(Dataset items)
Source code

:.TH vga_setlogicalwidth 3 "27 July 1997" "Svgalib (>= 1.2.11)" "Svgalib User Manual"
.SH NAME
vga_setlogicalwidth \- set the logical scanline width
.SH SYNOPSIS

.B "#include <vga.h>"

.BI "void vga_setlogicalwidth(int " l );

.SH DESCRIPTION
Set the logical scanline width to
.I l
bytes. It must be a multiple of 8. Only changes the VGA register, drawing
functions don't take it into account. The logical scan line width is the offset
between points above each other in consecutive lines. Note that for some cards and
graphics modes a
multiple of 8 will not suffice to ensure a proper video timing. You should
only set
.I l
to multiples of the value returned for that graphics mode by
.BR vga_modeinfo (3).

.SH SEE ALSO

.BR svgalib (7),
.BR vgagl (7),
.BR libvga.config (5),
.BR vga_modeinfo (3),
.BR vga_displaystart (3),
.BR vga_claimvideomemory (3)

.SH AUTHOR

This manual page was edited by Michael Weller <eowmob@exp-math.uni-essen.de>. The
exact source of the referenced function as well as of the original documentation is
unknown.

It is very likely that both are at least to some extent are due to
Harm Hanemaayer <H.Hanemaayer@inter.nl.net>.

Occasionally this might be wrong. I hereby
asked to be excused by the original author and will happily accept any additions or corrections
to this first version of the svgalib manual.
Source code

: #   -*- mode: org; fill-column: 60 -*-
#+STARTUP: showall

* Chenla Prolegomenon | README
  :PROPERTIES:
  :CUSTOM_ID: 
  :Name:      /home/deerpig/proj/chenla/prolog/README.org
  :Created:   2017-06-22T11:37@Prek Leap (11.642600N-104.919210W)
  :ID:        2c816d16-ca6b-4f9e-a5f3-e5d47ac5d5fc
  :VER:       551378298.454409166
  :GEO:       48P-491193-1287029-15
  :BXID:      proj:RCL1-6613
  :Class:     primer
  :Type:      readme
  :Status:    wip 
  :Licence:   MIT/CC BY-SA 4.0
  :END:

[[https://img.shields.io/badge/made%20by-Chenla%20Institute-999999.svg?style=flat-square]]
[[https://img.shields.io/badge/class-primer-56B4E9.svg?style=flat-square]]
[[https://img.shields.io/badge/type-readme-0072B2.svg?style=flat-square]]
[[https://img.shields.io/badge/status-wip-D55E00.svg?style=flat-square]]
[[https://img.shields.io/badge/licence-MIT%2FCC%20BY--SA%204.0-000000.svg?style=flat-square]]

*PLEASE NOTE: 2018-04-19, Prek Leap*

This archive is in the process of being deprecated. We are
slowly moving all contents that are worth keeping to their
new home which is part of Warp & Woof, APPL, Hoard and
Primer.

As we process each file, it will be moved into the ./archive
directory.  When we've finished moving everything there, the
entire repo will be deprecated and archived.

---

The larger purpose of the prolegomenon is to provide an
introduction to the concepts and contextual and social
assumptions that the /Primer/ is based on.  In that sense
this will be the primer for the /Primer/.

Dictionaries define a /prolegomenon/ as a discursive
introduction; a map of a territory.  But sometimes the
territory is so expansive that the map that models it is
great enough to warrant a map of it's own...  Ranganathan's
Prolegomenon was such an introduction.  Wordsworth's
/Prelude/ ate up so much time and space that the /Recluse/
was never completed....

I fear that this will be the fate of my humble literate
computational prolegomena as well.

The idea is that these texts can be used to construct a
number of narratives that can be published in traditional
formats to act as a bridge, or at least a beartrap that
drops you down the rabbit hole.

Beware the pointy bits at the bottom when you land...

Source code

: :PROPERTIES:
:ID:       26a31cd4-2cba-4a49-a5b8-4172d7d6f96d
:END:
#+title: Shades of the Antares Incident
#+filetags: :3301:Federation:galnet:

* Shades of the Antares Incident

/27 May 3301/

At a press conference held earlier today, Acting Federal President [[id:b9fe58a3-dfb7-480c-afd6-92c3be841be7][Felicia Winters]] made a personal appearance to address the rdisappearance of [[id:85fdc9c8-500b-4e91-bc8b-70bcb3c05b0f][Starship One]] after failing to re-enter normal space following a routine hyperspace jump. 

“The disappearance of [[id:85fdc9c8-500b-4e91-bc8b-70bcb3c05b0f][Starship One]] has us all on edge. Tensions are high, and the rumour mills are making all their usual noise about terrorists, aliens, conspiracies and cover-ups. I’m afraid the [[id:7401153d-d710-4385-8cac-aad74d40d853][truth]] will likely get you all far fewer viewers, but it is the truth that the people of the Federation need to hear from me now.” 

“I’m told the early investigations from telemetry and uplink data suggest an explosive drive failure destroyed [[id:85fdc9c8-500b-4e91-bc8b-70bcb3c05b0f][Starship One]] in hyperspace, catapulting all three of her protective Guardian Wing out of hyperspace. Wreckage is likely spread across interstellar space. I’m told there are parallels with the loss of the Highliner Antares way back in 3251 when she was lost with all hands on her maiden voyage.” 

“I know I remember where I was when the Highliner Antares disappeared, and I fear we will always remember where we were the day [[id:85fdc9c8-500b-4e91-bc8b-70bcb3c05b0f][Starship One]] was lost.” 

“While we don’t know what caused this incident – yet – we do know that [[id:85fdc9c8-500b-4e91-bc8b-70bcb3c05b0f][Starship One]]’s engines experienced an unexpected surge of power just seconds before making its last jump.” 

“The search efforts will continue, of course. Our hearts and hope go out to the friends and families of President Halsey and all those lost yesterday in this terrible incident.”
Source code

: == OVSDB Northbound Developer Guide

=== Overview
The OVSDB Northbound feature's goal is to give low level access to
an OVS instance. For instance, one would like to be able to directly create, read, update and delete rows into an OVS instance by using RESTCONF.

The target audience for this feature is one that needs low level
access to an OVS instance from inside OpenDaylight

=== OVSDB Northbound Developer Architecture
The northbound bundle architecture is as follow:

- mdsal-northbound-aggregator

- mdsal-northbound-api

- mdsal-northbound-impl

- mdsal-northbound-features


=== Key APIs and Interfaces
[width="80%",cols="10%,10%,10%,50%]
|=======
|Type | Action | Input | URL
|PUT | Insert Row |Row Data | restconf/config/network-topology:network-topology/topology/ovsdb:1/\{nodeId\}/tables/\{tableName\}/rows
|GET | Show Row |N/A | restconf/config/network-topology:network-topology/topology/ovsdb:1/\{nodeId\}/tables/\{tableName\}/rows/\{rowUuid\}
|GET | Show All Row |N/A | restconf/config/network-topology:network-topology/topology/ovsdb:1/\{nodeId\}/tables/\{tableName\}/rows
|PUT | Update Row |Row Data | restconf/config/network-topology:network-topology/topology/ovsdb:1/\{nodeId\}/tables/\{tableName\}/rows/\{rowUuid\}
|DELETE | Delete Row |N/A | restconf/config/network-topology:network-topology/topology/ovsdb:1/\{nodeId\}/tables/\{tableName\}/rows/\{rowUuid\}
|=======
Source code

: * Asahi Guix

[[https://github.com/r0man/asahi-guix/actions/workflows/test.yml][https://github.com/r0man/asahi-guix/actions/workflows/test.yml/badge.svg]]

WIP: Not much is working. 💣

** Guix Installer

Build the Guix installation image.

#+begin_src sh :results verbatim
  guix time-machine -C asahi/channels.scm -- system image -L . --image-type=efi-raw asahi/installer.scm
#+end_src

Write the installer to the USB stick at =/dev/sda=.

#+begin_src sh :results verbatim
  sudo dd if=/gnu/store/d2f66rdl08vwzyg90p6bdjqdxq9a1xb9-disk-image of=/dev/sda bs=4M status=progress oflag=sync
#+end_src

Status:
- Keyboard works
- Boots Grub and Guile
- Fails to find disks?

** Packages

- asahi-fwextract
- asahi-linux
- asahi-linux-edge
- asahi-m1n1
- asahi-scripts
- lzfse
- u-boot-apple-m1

(DIRECTIONS)
Your answer must be every record above, retyped exactly.

(EXERCISE SOLUTION)
Source code

:.TH vga_setlogicalwidth 3 "27 July 1997" "Svgalib (>= 1.2.11)" "Svgalib User Manual"
.SH NAME
vga_setlogicalwidth \- set the logical scanline width
.SH SYNOPSIS

.B "#include <vga.h>"

.BI "void vga_setlogicalwidth(int " l );

.SH DESCRIPTION
Set the logical scanline width to
.I l
bytes. It must be a multiple of 8. Only changes the VGA register, drawing
functions don't take it into account. The logical scan line width is the offset
between points above each other in consecutive lines. Note that for some cards and
graphics modes a
multiple of 8 will not suffice to ensure a proper video timing. You should
only set
.I l
to multiples of the value returned for that graphics mode by
.BR vga_modeinfo (3).

.SH SEE ALSO

.BR svgalib (7),
.BR vgagl (7),
.BR libvga.config (5),
.BR vga_modeinfo (3),
.BR vga_displaystart (3),
.BR vga_claimvideomemory (3)

.SH AUTHOR

This manual page was edited by Michael Weller <eowmob@exp-math.uni-essen.de>. The
exact source of the referenced function as well as of the original documentation is
unknown.

It is very likely that both are at least to some extent are due to
Harm Hanemaayer <H.Hanemaayer@inter.nl.net>.

Occasionally this might be wrong. I hereby
asked to be excused by the original author and will happily accept any additions or corrections
to this first version of the svgalib manual.
Source code

: #   -*- mode: org; fill-column: 60 -*-
#+STARTUP: showall

* Chenla Prolegomenon | README
  :PROPERTIES:
  :CUSTOM_ID: 
  :Name:      /home/deerpig/proj/chenla/prolog/README.org
  :Created:   2017-06-22T11:37@Prek Leap (11.642600N-104.919210W)
  :ID:        2c816d16-ca6b-4f9e-a5f3-e5d47ac5d5fc
  :VER:       551378298.454409166
  :GEO:       48P-491193-1287029-15
  :BXID:      proj:RCL1-6613
  :Class:     primer
  :Type:      readme
  :Status:    wip 
  :Licence:   MIT/CC BY-SA 4.0
  :END:

[[https://img.shields.io/badge/made%20by-Chenla%20Institute-999999.svg?style=flat-square]]
[[https://img.shields.io/badge/class-primer-56B4E9.svg?style=flat-square]]
[[https://img.shields.io/badge/type-readme-0072B2.svg?style=flat-square]]
[[https://img.shields.io/badge/status-wip-D55E00.svg?style=flat-square]]
[[https://img.shields.io/badge/licence-MIT%2FCC%20BY--SA%204.0-000000.svg?style=flat-square]]

*PLEASE NOTE: 2018-04-19, Prek Leap*

This archive is in the process of being deprecated. We are
slowly moving all contents that are worth keeping to their
new home which is part of Warp & Woof, APPL, Hoard and
Primer.

As we process each file, it will be moved into the ./archive
directory.  When we've finished moving everything there, the
entire repo will be deprecated and archived.

---

The larger purpose of the prolegomenon is to provide an
introduction to the concepts and contextual and social
assumptions that the /Primer/ is based on.  In that sense
this will be the primer for the /Primer/.

Dictionaries define a /prolegomenon/ as a discursive
introduction; a map of a territory.  But sometimes the
territory is so expansive that the map that models it is
great enough to warrant a map of it's own...  Ranganathan's
Prolegomenon was such an introduction.  Wordsworth's
/Prelude/ ate up so much time and space that the /Recluse/
was never completed....

I fear that this will be the fate of my humble literate
computational prolegomena as well.

The idea is that these texts can be used to construct a
number of narratives that can be published in traditional
formats to act as a bridge, or at least a beartrap that
drops you down the rabbit hole.

Beware the pointy bits at the bottom when you land...

Source code

: :PROPERTIES:
:ID:       26a31cd4-2cba-4a49-a5b8-4172d7d6f96d
:END:
#+title: Shades of the Antares Incident
#+filetags: :3301:Federation:galnet:

* Shades of the Antares Incident

/27 May 3301/

At a press conference held earlier today, Acting Federal President [[id:b9fe58a3-dfb7-480c-afd6-92c3be841be7][Felicia Winters]] made a personal appearance to address the rdisappearance of [[id:85fdc9c8-500b-4e91-bc8b-70bcb3c05b0f][Starship One]] after failing to re-enter normal space following a routine hyperspace jump. 

“The disappearance of [[id:85fdc9c8-500b-4e91-bc8b-70bcb3c05b0f][Starship One]] has us all on edge. Tensions are high, and the rumour mills are making all their usual noise about terrorists, aliens, conspiracies and cover-ups. I’m afraid the [[id:7401153d-d710-4385-8cac-aad74d40d853][truth]] will likely get you all far fewer viewers, but it is the truth that the people of the Federation need to hear from me now.” 

“I’m told the early investigations from telemetry and uplink data suggest an explosive drive failure destroyed [[id:85fdc9c8-500b-4e91-bc8b-70bcb3c05b0f][Starship One]] in hyperspace, catapulting all three of her protective Guardian Wing out of hyperspace. Wreckage is likely spread across interstellar space. I’m told there are parallels with the loss of the Highliner Antares way back in 3251 when she was lost with all hands on her maiden voyage.” 

“I know I remember where I was when the Highliner Antares disappeared, and I fear we will always remember where we were the day [[id:85fdc9c8-500b-4e91-bc8b-70bcb3c05b0f][Starship One]] was lost.” 

“While we don’t know what caused this incident – yet – we do know that [[id:85fdc9c8-500b-4e91-bc8b-70bcb3c05b0f][Starship One]]’s engines experienced an unexpected surge of power just seconds before making its last jump.” 

“The search efforts will continue, of course. Our hearts and hope go out to the friends and families of President Halsey and all those lost yesterday in this terrible incident.”
Source code

: == OVSDB Northbound Developer Guide

=== Overview
The OVSDB Northbound feature's goal is to give low level access to
an OVS instance. For instance, one would like to be able to directly create, read, update and delete rows into an OVS instance by using RESTCONF.

The target audience for this feature is one that needs low level
access to an OVS instance from inside OpenDaylight

=== OVSDB Northbound Developer Architecture
The northbound bundle architecture is as follow:

- mdsal-northbound-aggregator

- mdsal-northbound-api

- mdsal-northbound-impl

- mdsal-northbound-features


=== Key APIs and Interfaces
[width="80%",cols="10%,10%,10%,50%]
|=======
|Type | Action | Input | URL
|PUT | Insert Row |Row Data | restconf/config/network-topology:network-topology/topology/ovsdb:1/\{nodeId\}/tables/\{tableName\}/rows
|GET | Show Row |N/A | restconf/config/network-topology:network-topology/topology/ovsdb:1/\{nodeId\}/tables/\{tableName\}/rows/\{rowUuid\}
|GET | Show All Row |N/A | restconf/config/network-topology:network-topology/topology/ovsdb:1/\{nodeId\}/tables/\{tableName\}/rows
|PUT | Update Row |Row Data | restconf/config/network-topology:network-topology/topology/ovsdb:1/\{nodeId\}/tables/\{tableName\}/rows/\{rowUuid\}
|DELETE | Delete Row |N/A | restconf/config/network-topology:network-topology/topology/ovsdb:1/\{nodeId\}/tables/\{tableName\}/rows/\{rowUuid\}
|=======
Source code

: * Asahi Guix

[[https://github.com/r0man/asahi-guix/actions/workflows/test.yml][https://github.com/r0man/asahi-guix/actions/workflows/test.yml/badge.svg]]

WIP: Not much is working. 💣

** Guix Installer

Build the Guix installation image.

#+begin_src sh :results verbatim
  guix time-machine -C asahi/channels.scm -- system image -L . --image-type=efi-raw asahi/installer.scm
#+end_src

Write the installer to the USB stick at =/dev/sda=.

#+begin_src sh :results verbatim
  sudo dd if=/gnu/store/d2f66rdl08vwzyg90p6bdjqdxq9a1xb9-disk-image of=/dev/sda bs=4M status=progress oflag=sync
#+end_src

Status:
- Keyboard works
- Boots Grub and Guile
- Fails to find disks?

** Packages

- asahi-fwextract
- asahi-linux
- asahi-linux-edge
- asahi-m1n1
- asahi-scripts
- lzfse
- u-boot-apple-m1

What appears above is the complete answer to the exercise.